- [ASSIGNMENT] From the first line to the last, output the material exactly.

- [DATA UNDER STUDY]
● ● ● ●

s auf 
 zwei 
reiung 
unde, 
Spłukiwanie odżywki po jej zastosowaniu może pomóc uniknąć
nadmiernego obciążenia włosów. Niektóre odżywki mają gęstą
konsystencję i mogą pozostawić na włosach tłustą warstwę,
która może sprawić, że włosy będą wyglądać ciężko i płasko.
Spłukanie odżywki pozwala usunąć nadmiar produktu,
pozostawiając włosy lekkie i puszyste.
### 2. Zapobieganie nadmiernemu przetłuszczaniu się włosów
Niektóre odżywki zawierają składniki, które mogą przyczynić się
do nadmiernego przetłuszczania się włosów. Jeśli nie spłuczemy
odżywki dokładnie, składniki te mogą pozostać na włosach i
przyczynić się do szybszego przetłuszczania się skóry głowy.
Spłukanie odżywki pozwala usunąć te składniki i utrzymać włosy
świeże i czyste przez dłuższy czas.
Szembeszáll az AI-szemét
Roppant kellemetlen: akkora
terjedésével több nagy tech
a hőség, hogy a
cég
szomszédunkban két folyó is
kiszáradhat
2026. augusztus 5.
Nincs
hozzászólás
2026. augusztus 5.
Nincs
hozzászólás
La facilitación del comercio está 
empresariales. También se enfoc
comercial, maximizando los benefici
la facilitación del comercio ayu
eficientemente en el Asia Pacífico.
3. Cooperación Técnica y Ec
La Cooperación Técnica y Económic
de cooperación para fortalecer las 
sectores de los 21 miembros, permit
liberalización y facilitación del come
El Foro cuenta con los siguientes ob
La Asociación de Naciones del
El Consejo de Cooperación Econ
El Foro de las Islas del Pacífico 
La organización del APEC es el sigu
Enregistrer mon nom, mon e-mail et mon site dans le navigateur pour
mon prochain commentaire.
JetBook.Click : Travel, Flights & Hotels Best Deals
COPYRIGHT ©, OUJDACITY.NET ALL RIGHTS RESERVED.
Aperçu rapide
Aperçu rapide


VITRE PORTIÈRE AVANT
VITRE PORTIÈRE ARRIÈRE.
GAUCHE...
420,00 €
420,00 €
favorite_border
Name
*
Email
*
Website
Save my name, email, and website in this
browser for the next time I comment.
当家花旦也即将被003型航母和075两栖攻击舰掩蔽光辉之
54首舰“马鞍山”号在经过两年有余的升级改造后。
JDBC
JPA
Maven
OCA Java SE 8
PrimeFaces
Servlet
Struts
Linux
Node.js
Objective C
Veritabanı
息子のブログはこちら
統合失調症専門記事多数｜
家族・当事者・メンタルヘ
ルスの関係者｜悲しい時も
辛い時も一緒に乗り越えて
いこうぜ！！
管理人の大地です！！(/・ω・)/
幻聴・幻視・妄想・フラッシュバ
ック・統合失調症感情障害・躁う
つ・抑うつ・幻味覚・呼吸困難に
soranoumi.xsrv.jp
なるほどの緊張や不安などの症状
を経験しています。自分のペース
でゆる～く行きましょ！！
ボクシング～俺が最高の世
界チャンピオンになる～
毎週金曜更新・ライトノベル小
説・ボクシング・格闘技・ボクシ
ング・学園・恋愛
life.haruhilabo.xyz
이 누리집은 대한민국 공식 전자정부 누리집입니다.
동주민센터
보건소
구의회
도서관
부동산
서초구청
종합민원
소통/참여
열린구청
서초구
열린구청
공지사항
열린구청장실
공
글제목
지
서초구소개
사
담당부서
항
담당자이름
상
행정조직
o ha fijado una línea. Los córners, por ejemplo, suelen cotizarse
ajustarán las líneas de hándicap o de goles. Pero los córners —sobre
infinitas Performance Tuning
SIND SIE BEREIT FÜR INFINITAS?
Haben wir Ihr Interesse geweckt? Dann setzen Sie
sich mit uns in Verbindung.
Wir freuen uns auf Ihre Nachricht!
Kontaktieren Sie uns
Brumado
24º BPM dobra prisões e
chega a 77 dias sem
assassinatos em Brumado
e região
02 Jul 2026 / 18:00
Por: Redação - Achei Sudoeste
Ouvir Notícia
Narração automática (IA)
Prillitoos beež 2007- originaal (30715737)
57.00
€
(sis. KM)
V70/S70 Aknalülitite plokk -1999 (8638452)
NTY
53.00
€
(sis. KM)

● ● ● ●

- [EXPECTED ANSWER]
s auf 
 zwei 
reiung 
unde, 
Spłukiwanie odżywki po jej zastosowaniu może pomóc uniknąć
nadmiernego obciążenia włosów. Niektóre odżywki mają gęstą
konsystencję i mogą pozostawić na włosach tłustą warstwę,
która może sprawić, że włosy będą wyglądać ciężko i płasko.
Spłukanie odżywki pozwala usunąć nadmiar produktu,
pozostawiając włosy lekkie i puszyste.
### 2. Zapobieganie nadmiernemu przetłuszczaniu się włosów
Niektóre odżywki zawierają składniki, które mogą przyczynić się
do nadmiernego przetłuszczania się włosów. Jeśli nie spłuczemy
odżywki dokładnie, składniki te mogą pozostać na włosach i
przyczynić się do szybszego przetłuszczania się skóry głowy.
Spłukanie odżywki pozwala usunąć te składniki i utrzymać włosy
świeże i czyste przez dłuższy czas.
Szembeszáll az AI-szemét
Roppant kellemetlen: akkora
terjedésével több nagy tech
a hőség, hogy a
cég
szomszédunkban két folyó is
kiszáradhat
2026. augusztus 5.
Nincs
hozzászólás
2026. augusztus 5.
Nincs
hozzászólás
La facilitación del comercio está 
empresariales. También se enfoc
comercial, maximizando los benefici
la facilitación del comercio ayu
eficientemente en el Asia Pacífico.
3. Cooperación Técnica y Ec
La Cooperación Técnica y Económic
de cooperación para fortalecer las 
sectores de los 21 miembros, permit
liberalización y facilitación del come
El Foro cuenta con los siguientes ob
La Asociación de Naciones del
El Consejo de Cooperación Econ
El Foro de las Islas del Pacífico 
La organización del APEC es el sigu
Enregistrer mon nom, mon e-mail et mon site dans le navigateur pour
mon prochain commentaire.
JetBook.Click : Travel, Flights & Hotels Best Deals
COPYRIGHT ©, OUJDACITY.NET ALL RIGHTS RESERVED.
Aperçu rapide
Aperçu rapide


VITRE PORTIÈRE AVANT
VITRE PORTIÈRE ARRIÈRE.
GAUCHE...
420,00 €
420,00 €
favorite_border
Name
*
Email
*
Website
Save my name, email, and website in this
browser for the next time I comment.
当家花旦也即将被003型航母和075两栖攻击舰掩蔽光辉之
54首舰“马鞍山”号在经过两年有余的升级改造后。
JDBC
JPA
Maven
OCA Java SE 8
PrimeFaces
Servlet
Struts
Linux
Node.js
Objective C
Veritabanı
息子のブログはこちら
統合失調症専門記事多数｜
家族・当事者・メンタルヘ
ルスの関係者｜悲しい時も
辛い時も一緒に乗り越えて
いこうぜ！！
管理人の大地です！！(/・ω・)/
幻聴・幻視・妄想・フラッシュバ
ック・統合失調症感情障害・躁う
つ・抑うつ・幻味覚・呼吸困難に
soranoumi.xsrv.jp
なるほどの緊張や不安などの症状
を経験しています。自分のペース
でゆる～く行きましょ！！
ボクシング～俺が最高の世
界チャンピオンになる～
毎週金曜更新・ライトノベル小
説・ボクシング・格闘技・ボクシ
ング・学園・恋愛
life.haruhilabo.xyz
이 누리집은 대한민국 공식 전자정부 누리집입니다.
동주민센터
보건소
구의회
도서관
부동산
서초구청
종합민원
소통/참여
열린구청
서초구
열린구청
공지사항
열린구청장실
공
글제목
지
서초구소개
사
담당부서
항
담당자이름
상
행정조직
o ha fijado una línea. Los córners, por ejemplo, suelen cotizarse
ajustarán las líneas de hándicap o de goles. Pero los córners —sobre
infinitas Performance Tuning
SIND SIE BEREIT FÜR INFINITAS?
Haben wir Ihr Interesse geweckt? Dann setzen Sie
sich mit uns in Verbindung.
Wir freuen uns auf Ihre Nachricht!
Kontaktieren Sie uns
Brumado
24º BPM dobra prisões e
chega a 77 dias sem
assassinatos em Brumado
e região
02 Jul 2026 / 18:00
Por: Redação - Achei Sudoeste
Ouvir Notícia
Narração automática (IA)
Prillitoos beež 2007- originaal (30715737)
57.00
€
(sis. KM)
V70/S70 Aknalülitite plokk -1999 (8638452)
NTY
53.00
€
(sis. KM)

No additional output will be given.